It was out of desperation that we went to Knoxville. My schedule is so painfully full, with two jobs, an internship, and going to school full-time, that my partner and I have had next to no time for one another, and certainly no time to ever get away for a change of scenery and for any "us" time. One of my jobs, though, is at a hotel, which entitles us to steep discounts at other properties in the big, happy family of brands of which my hotel is a part. That was how we managed to find a room in a high-rise luxury hotel in downtown Knoxville for about $50.

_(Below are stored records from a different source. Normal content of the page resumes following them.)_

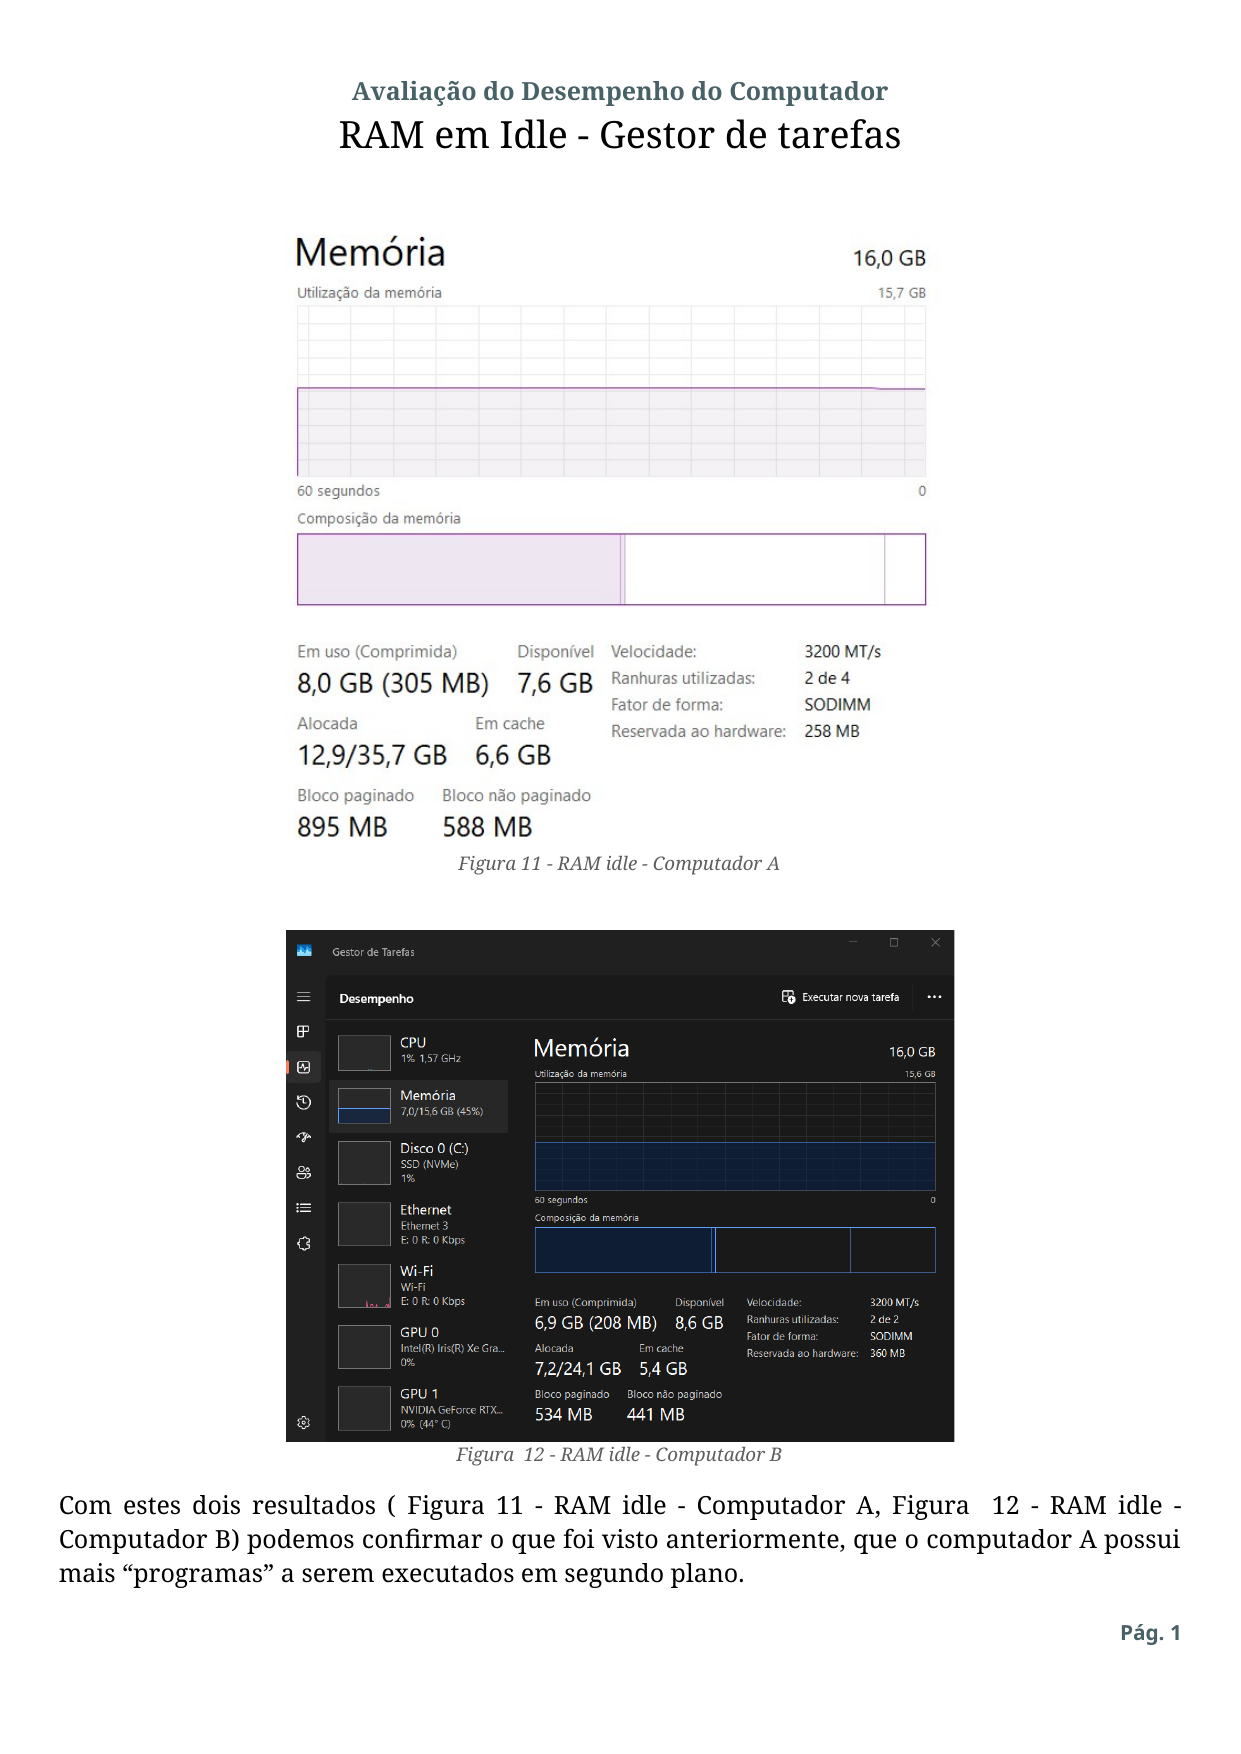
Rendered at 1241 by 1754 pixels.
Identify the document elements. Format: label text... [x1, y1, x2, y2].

text Figura 12 - RAM idle - Computador B [58, 1441, 1182, 1467]
text Com estes dois resultados ( Figura 11 - RAM idle - Computador A, Figura 12 - RAM idle - Computador B) podemos confirmar o que foi visto anteriormente, que o computador A possui mais “programas” a serem executados em segundo plano. [58, 1488, 1182, 1590]
text Figura 11 - RAM idle - Computador A [58, 850, 1182, 876]
subtitle RAM em Idle - Gestor de tarefas [58, 108, 1182, 159]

Why Knoxville? We'd never been, although I'm a fan of two things that call Knoxville their home: the University of Tennessee Anthropological Research Facility (aka the "Body Farm") and a series of crime/thriller novels based on the founder of the Body Farm, Dr. Bill Bass. Knoxville is not a place you ever hear a great deal about, so it was interesting and fun to read about it in fiction -- and not just because in one of the novels, the protagonist transports a cargo of human arms to the Grove Park Inn in Asheville so a convention of doctors can practice dissection in a ballroom. Meanwhile, I looked the city up on Wikipedia before we left on Monday, and found that in 1948, it earned the dubious distinction of being the "ugliest city in America," according to
this book. And, of course, who could forget the
majestic Wigsphere?
Speaking of ugliness, however, while Wikipedia notes that earning the "ugliest" crown jolted city leaders into a series of beautification projects, modern Knoxville is still not what you call classically handsome. Paris and Vienna, nor for that matter, Charleston, Savannah, and Asheville will ever stay up late nights worrying about it stealing their thunder. Knoxville is unashamedly gritty and sprawly, and the bloom of the modern city lifts its head to the sun not very far at all above industrial and railroad roots.
Asheville, of course, is the city I can most readily compare against any place I travel. In Asheville, the buildings go out of their way to clash with one another, and the result is an energetic feeling. In Knoxville, the buildings just clash but it's a comfortable sort of ugliness, though. That is not a backhanded remark, either. Knoxville is rather ugly, but it's a very comfortable city that seems to have nothing in particular to prove. Take it or leave it, it doesn't care. It has plenty going for it, including a major university, a major research hospital, and that among the laurels in its cap is the fact that most everything we know about human decomposition comes to you courtesy of Knoxville and the little patch of land near the Tennessee River where scientists toss human corpses into the woods and watch them rot.
Not bad. Not bad at all.
Shall we stroll?
• Video Link
The view from our hotel room.
Part 1: Knoxville by Knight
The Henley Street Bridge, which along with the Gay Street Bridge, is a very popular place for suicides to jump into the river. It is also home to the nation's largest, most terrifying population of spiders.
Beneath the struts of that stadium lies one of the world's largest and most important collections of human skeletal specimens.
Part 2: Knoxville at Knoon
Majestic Wigsphere No. 1
It's rather telling, and sad, that a city with this much historic architecture could ever be called ugly. The standards were higher in 1948. If the author of that book had been able to see the rise of Brutalism, and the American fascination with anonymous glass box towers -- most of them built at the expense of buildings like these -- he'd have had a stroke.
Never trust a man named "Buzz." What kind of parent would do that to a child?
I'm going to keep telling myself she merely sat in something.
Majestic Wigsphere No. 2
Majestic Wigsphere No. 3
And from the drive home... That mist is how the Great Smokey Mountains got their name.
And we returned home to discover that the rain in Knoxville had followed us home and had brought with it high winds that tore down the power lines in front of our house. It took hours for the electricity to be restored.